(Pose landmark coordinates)
============

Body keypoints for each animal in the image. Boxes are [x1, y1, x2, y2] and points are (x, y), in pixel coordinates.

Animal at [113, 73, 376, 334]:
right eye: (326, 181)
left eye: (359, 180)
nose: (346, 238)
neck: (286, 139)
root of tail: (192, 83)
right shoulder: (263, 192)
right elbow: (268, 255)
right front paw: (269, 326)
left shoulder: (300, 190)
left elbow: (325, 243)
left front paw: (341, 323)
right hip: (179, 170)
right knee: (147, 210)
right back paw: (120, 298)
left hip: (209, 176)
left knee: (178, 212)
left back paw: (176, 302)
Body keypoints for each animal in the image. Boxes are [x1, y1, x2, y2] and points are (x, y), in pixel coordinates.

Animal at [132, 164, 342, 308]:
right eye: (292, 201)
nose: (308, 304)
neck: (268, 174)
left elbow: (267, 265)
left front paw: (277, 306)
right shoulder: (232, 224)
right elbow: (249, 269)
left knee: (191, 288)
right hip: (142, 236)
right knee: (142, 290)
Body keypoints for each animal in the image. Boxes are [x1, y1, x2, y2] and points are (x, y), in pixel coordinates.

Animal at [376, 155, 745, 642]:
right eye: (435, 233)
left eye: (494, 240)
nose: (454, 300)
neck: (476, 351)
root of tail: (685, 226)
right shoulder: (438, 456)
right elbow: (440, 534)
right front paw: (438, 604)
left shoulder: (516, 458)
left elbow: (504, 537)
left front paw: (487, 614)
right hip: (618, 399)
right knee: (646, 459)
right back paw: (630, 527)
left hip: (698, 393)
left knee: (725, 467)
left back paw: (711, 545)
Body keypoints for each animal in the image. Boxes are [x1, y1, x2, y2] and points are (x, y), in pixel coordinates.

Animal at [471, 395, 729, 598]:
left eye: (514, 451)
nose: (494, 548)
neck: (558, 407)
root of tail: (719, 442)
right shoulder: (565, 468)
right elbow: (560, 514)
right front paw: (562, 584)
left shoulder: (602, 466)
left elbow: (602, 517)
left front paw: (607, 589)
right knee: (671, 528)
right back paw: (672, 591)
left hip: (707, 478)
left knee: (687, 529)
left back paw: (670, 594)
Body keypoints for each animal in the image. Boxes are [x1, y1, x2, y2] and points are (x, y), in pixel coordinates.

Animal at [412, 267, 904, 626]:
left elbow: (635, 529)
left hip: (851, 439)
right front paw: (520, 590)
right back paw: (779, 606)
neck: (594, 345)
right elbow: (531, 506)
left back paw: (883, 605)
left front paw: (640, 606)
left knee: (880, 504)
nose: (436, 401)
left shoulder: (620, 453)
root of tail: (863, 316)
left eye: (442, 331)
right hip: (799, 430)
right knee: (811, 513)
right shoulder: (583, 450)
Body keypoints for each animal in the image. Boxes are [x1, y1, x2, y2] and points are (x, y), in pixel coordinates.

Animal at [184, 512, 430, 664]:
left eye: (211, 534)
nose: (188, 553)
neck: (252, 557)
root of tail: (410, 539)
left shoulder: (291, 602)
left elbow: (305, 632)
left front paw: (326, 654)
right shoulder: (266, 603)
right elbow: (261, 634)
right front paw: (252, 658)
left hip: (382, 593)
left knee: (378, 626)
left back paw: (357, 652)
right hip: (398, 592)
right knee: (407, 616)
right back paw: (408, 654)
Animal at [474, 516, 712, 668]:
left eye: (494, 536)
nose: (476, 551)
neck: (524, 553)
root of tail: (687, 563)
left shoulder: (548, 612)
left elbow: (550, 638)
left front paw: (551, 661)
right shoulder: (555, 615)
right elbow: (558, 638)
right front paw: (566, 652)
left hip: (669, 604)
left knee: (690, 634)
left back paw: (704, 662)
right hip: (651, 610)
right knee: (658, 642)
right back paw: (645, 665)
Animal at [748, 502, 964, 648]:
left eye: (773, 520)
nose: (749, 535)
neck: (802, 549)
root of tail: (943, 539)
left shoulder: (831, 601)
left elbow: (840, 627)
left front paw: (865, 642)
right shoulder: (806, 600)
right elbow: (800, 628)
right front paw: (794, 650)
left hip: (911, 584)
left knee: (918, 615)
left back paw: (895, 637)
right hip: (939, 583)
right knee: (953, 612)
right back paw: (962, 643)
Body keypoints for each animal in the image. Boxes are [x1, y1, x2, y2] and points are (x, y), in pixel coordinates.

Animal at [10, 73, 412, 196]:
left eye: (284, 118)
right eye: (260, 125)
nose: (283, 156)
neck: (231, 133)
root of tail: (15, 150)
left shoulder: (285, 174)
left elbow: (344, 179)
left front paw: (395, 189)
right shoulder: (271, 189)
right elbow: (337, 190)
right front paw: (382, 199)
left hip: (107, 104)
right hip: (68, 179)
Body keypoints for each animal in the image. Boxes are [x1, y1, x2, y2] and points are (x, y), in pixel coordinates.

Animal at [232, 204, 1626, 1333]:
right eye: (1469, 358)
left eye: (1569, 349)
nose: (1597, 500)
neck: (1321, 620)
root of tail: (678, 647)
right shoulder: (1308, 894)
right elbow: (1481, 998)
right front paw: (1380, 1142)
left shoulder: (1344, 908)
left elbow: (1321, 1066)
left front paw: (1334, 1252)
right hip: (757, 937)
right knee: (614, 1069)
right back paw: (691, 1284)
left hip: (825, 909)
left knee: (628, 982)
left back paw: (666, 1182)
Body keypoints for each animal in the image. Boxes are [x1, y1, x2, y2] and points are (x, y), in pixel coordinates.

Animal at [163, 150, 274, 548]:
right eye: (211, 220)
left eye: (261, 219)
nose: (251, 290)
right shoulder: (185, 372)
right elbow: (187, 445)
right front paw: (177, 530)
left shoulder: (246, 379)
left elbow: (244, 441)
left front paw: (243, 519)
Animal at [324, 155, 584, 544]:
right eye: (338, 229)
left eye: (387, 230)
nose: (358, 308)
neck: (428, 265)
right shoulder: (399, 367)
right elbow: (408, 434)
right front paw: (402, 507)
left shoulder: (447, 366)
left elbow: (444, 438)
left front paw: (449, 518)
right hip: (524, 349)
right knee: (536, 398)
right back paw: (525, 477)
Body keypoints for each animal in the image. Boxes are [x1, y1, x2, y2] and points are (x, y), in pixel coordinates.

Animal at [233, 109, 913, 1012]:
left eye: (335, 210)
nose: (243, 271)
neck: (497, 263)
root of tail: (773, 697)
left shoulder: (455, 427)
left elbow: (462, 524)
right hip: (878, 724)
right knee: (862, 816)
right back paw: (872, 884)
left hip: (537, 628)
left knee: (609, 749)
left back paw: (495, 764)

============

Your task is to output the full set of records exactly as presented.

Body keypoints for each animal in the image. Boxes are [x1, y1, x2, y2] and points are (x, y), in pixel coordinates.

Animal at [113, 73, 376, 334]:
right eye: (326, 181)
left eye: (359, 180)
nose: (346, 238)
neck: (286, 139)
root of tail: (192, 83)
right shoulder: (263, 192)
right elbow: (268, 255)
right front paw: (269, 326)
left shoulder: (300, 190)
left elbow: (325, 243)
left front paw: (341, 323)
right hip: (179, 170)
right knee: (147, 210)
right back paw: (120, 298)
left hip: (209, 176)
left knee: (178, 212)
left back paw: (176, 302)
Body keypoints for each animal in the image. Boxes are [x1, y1, x2, y2] and points are (x, y), in pixel coordinates.

Animal at [132, 164, 342, 308]:
right eye: (292, 201)
nose: (308, 304)
neck: (268, 174)
left elbow: (267, 265)
left front paw: (277, 306)
right shoulder: (232, 224)
right elbow: (249, 269)
left knee: (191, 288)
right hip: (142, 236)
right knee: (142, 290)
Body keypoints for each animal in the image. Boxes are [x1, y1, x2, y2] and points are (x, y), in pixel coordinates.

Animal at [376, 155, 745, 642]:
right eye: (435, 233)
left eye: (494, 240)
nose: (454, 300)
neck: (476, 351)
root of tail: (685, 226)
right shoulder: (438, 456)
right elbow: (440, 534)
right front paw: (438, 604)
left shoulder: (516, 458)
left elbow: (504, 537)
left front paw: (487, 614)
right hip: (618, 399)
right knee: (646, 459)
right back paw: (630, 527)
left hip: (698, 393)
left knee: (725, 467)
left back paw: (711, 545)
Body keypoints for each animal in the image. Boxes are [x1, y1, x2, y2] and points are (x, y), in pixel coordinates.

Animal at [471, 395, 729, 598]:
left eye: (514, 451)
nose: (494, 548)
neck: (558, 407)
root of tail: (719, 442)
right shoulder: (565, 468)
right elbow: (560, 514)
right front paw: (562, 584)
left shoulder: (602, 466)
left elbow: (602, 517)
left front paw: (607, 589)
right knee: (671, 528)
right back paw: (672, 591)
left hip: (707, 478)
left knee: (687, 529)
left back paw: (670, 594)
Body keypoints for each animal in the image. Boxes are [x1, y1, x2, y2] and points are (x, y), in pixel coordinates.

Animal at [412, 267, 904, 626]:
left elbow: (635, 529)
left hip: (851, 439)
right front paw: (520, 590)
right back paw: (779, 606)
neck: (594, 345)
right elbow: (531, 506)
left back paw: (883, 605)
left front paw: (640, 606)
left knee: (880, 504)
nose: (436, 401)
left shoulder: (620, 453)
root of tail: (863, 316)
left eye: (442, 331)
right hip: (799, 430)
right knee: (811, 513)
right shoulder: (583, 450)
Body keypoints for each animal in the image. Boxes are [x1, y1, x2, y2] and points are (x, y), in pixel coordinates.

Animal at [184, 512, 430, 664]:
left eye: (211, 534)
nose: (188, 553)
neck: (252, 557)
root of tail: (410, 539)
left shoulder: (291, 602)
left elbow: (305, 632)
left front paw: (326, 654)
right shoulder: (266, 603)
right elbow: (261, 634)
right front paw: (252, 658)
left hip: (382, 593)
left knee: (378, 626)
left back paw: (357, 652)
right hip: (398, 592)
right knee: (407, 616)
right back paw: (408, 654)
Animal at [474, 516, 712, 668]:
left eye: (494, 536)
nose: (476, 551)
neck: (524, 553)
root of tail: (687, 563)
left shoulder: (548, 612)
left elbow: (550, 638)
left front paw: (551, 661)
right shoulder: (555, 615)
right elbow: (558, 638)
right front paw: (566, 652)
left hip: (669, 604)
left knee: (690, 634)
left back paw: (704, 662)
right hip: (651, 610)
right knee: (658, 642)
right back paw: (645, 665)
Animal at [748, 502, 964, 648]:
left eye: (773, 520)
nose: (749, 535)
neck: (802, 549)
root of tail: (943, 539)
left shoulder: (831, 601)
left elbow: (840, 627)
left front paw: (865, 642)
right shoulder: (806, 600)
right elbow: (800, 628)
right front paw: (794, 650)
left hip: (911, 584)
left knee: (918, 615)
left back paw: (895, 637)
right hip: (939, 583)
right knee: (953, 612)
right back paw: (962, 643)
Body keypoints for each animal in the image. Boxes are [x1, y1, x2, y2] and points are (x, y), in pixel coordinates.

Animal at [10, 73, 412, 196]:
left eye: (284, 118)
right eye: (260, 125)
nose: (283, 156)
neck: (231, 133)
root of tail: (15, 150)
left shoulder: (285, 174)
left elbow: (344, 179)
left front paw: (395, 189)
right shoulder: (271, 189)
right elbow: (337, 190)
right front paw: (382, 199)
left hip: (107, 104)
right hip: (68, 179)
Body keypoints for each animal in the image. Boxes are [x1, y1, x2, y2] and points are (x, y), in pixel coordinates.

Animal at [232, 204, 1626, 1333]:
right eye: (1469, 358)
left eye: (1569, 349)
nose: (1597, 500)
neck: (1321, 620)
root of tail: (678, 647)
right shoulder: (1308, 894)
right elbow: (1481, 998)
right front paw: (1380, 1142)
left shoulder: (1344, 908)
left elbow: (1321, 1066)
left front paw: (1334, 1252)
right hip: (757, 937)
right knee: (614, 1069)
right back paw: (691, 1284)
left hip: (825, 909)
left knee: (628, 982)
left back paw: (666, 1182)
Body keypoints for each animal in the image. Boxes are [x1, y1, x2, y2] and points are (x, y), in pixel coordinates.

Animal at [163, 150, 274, 548]:
right eye: (211, 220)
left eye: (261, 219)
nose: (251, 290)
right shoulder: (185, 372)
right elbow: (187, 445)
right front paw: (177, 530)
left shoulder: (246, 379)
left elbow: (244, 441)
left front paw: (243, 519)
Animal at [324, 155, 584, 544]:
right eye: (338, 229)
left eye: (387, 230)
nose: (358, 308)
neck: (428, 265)
right shoulder: (399, 367)
right elbow: (408, 434)
right front paw: (402, 507)
left shoulder: (447, 366)
left elbow: (444, 438)
left front paw: (449, 518)
right hip: (524, 349)
right knee: (536, 398)
right back paw: (525, 477)
Body keypoints for each animal in the image. Boxes are [x1, y1, x2, y2] and points are (x, y), in pixel coordinates.

Animal at [233, 109, 913, 1012]:
left eye: (335, 210)
nose: (243, 271)
neck: (497, 263)
root of tail: (773, 697)
left shoulder: (455, 427)
left elbow: (462, 524)
right hip: (878, 724)
right knee: (862, 816)
right back paw: (872, 884)
left hip: (537, 628)
left knee: (609, 749)
left back paw: (495, 764)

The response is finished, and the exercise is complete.